Visitors will also get to tinker with models of the levee system and get a glimpse of life inside a refugee tent during the 1927 flood.

The interactive nature of the museum and the history of Vicksburg are a fantastic mix, said Brig. Gen. John Peabody, division commander for the Corps of Engineers.

“The location is great, and hopefully it will help draw people into the downtown area,” Peabody said.

One exhibit in the interpretive center will have moving glass plates to simulate the creation of oxbow lakes caused by migration of the river between Mississippi and Louisiana since 1775. Showing the migration of the river, the history of the levee system and giving the public a “what if” simulation of changes to the system helps teach about the Corps’ Mississippi River and Tributaries project, Renacker said.

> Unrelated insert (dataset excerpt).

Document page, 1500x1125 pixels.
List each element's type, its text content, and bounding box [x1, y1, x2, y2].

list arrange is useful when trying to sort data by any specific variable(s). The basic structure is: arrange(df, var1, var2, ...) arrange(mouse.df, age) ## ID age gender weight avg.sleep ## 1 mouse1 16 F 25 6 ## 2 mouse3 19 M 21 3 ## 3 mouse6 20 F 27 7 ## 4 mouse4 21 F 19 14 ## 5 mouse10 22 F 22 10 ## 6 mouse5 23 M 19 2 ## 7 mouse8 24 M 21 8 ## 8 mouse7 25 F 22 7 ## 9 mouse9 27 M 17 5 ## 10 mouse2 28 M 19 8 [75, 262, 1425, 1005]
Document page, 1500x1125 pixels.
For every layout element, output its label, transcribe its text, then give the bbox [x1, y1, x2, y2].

“This is one of the few areas where we can really explain the project,” he said.

Because of the river’s movement, some cities that once were ports are now landlocked while others have been washed away, said project designer Alainna O’Bannon.

Though the tone of many of the exhibits is serious, all material is on an eighth-grade level, and plenty will be available to interest younger children, O’Bannon said. What might be the biggest draw for children is a scale model of the river’s path between Greenville and Natchez. The model, in which kids will be encouraged to play, will hold about 2 inches of water to represent normal conditions and about 5 inches to represent a flood.

Another exhibit will tell the story of five cultures — a 1950s teen, an early 20th century sharecropper, an early frontier woman, a Spanish soldier and a Choctaw child — and how the river affected their lives, said archeologist Rodney Parker, a member of the museum’s design team.

“These contractors did an awesome job as far as depicting these stories,” he said.

Exhibits will be rotated every three years and temporary displays will be changed out every few months, Renacker said.

Ground was broken for the center in 2009. The concept began in 1995, when the city purchased the retired towboat for $1. The title was returned to the Corps in 2007, when the vessel was slow-rolled down Washington Street to the museum site at Washington and Jackson streets.